Zababa · 2025-10-14T12:03:34 1760443414

https://simonwillison.net/2025/Oct/8/claude-datasette-plugin...

sussmannbaka · 2025-10-14T13:07:26 1760447246

this is definitely closer to what I had in mind but it's still rather useless because it just shows what winning the lottery is like. what I am really looking for is neither the "Claude oneshot this" nor the "I gave up and wrote everything by hand" case but a realistic, "dirty" day-to-day work example. I wouldn't even mind if it was a long video (though some commentary would be nice in that case).

Zababa · 2025-10-14T13:42:17 1760449337

I don't think you should consider this as "winning the lottery", the author has been using these tools for a while.

The sibling comment with the writeup by the creator of Ghostty shows stuff in more detail and has a few cases of the agent breaking, though it also involves more "coding by hand".

nutjob2 · 2025-10-14T20:56:56 1760475416

I think the point is that you want to see typical results or process.
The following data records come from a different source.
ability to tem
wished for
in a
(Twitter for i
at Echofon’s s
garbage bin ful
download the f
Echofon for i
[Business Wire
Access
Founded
How does it run when you use it 10 times, or 100 times, what results can you expect generally?

There's a lot of wishful thinking going around in this space and something more informative than cherrypicking is desperately needed.
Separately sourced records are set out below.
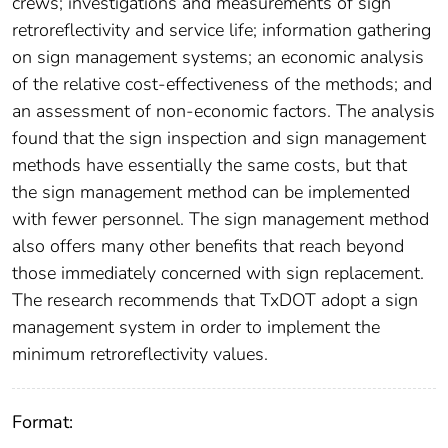
crews; investigations and measurements of sign
retroreflectivity and service life; information gathering
on sign management systems; an economic analysis
of the relative cost-effectiveness of the methods; and
an assessment of non-economic factors. The analysis
found that the sign inspection and sign management
methods have essentially the same costs, but that
the sign management method can be implemented
with fewer personnel. The sign management method
also offers many other benefits that reach beyond
those immediately concerned with sign replacement.
The research recommends that TxDOT adopt a sign
management system in order to implement the
minimum retroreflectivity values.
Format: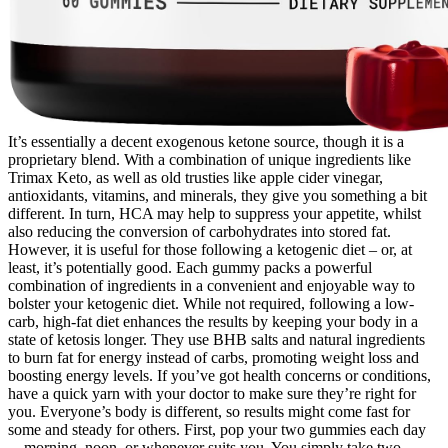
It’s essentially a decent exogenous ketone source, though it is a
proprietary blend. With a combination of unique ingredients like
Trimax Keto, as well as old trusties like apple cider vinegar,
antioxidants, vitamins, and minerals, they give you something a bit
different. In turn, HCA may help to suppress your appetite, whilst
also reducing the conversion of carbohydrates into stored fat.
However, it is useful for those following a ketogenic diet – or, at
least, it’s potentially good. Each gummy packs a powerful
combination of ingredients in a convenient and enjoyable way to
bolster your ketogenic diet. While not required, following a low-
carb, high-fat diet enhances the results by keeping your body in a
state of ketosis longer. They use BHB salts and natural ingredients
to burn fat for energy instead of carbs, promoting weight loss and
boosting energy levels. If you’ve got health concerns or conditions,
have a quick yarn with your doctor to make sure they’re right for
you. Everyone’s body is different, so results might come fast for
some and steady for others. First, pop your two gummies each day
—morning, noon, or whenever suits you. You simply take two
Not least because lots of capable/smart people have no idea which way to jump when it comes to this stuff. They've trained themselves not to blindly hack solutions through trial and error but this essentially requires that approach to work.

Zababa · 2025-10-15T10:02:41 1760522561

Yeah that's a good point and the sibling comment seems to be pointing in the same direction. You could take a look at Steve Yegge's beads (https://steve-yegge.medium.com/introducing-beads-a-coding-ag..., https://github.com/steveyegge/beads) but the writeup is not super detailed.
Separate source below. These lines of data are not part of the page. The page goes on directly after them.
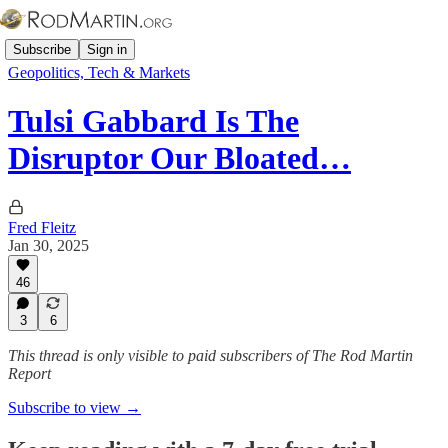
Subscribe
Sign in
Geopolitics, Tech & Markets
Tulsi Gabbard Is The
Disruptor Our Bloated…
Fred Fleitz
Jan 30, 2025
46
3
6
This thread is only visible to paid subscribers of The Rod Martin
Report
Subscribe to view →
I think your last point is pretty important, that all that we see is done by experienced people, and that today we don't have a good way to teaching "how to effectively use AI agents" other than saying to people "use them a lot, apply software engineering best practices like testing". That is a big issue, compounded because that stuff is new, there are lots of different tools, and they evolve all the time. I don't have a better answer here than "many programmers that I respect have tried using those tools and are sticking with it rather than going back" (with exceptions, like Karpathy's nanochat), and "the best way to learn today is to use them, a lot".

As for "what are they really capable of", I can't give a clear answer. They do make easy stuff easier, especially outside of your comfort zone, and seem to make hard stuff come up more often and earlier (I think because you do stuff outside your comfort zone/core experience zone ; or because you know have to think more carefully about design over a shorter period of time than before with less direct experience with the code, kind of like in Steve Yegge's case ; or because when hard stuff comes up it's stuff they are less good at handling so that means you can't use them).

The lower bound seems to be "small CLI tool", the higher bound seems to be "language learning app with paid users (sottaku I think? the dev talks on twitter. Lots of domain knowledge in japanese here to check the app itself) ; implementing a model on pytorch by someone that didn't know how to code before (00000005 seconds or something like this on twitter, has used all these models and tools a lot); reporting security issues that were missed in cURL", middle bound "very experienced dev shipping a feature faster and while doing other things on a semi mature codebase (Ghostty)", middle bound too is "useful code reviews". That's about the best I can give you I think.

sussmannbaka · 2025-10-15T08:16:10 1760516170

I'm not sure if you just didn't understand what I'm looking for. If I'm searching for a good rails screencast to get a feeling for how it's used, a blogpost consisting of "rails new" is useless to me. I know that these tools can oneshot tasks, but this doesn't help me when they can't.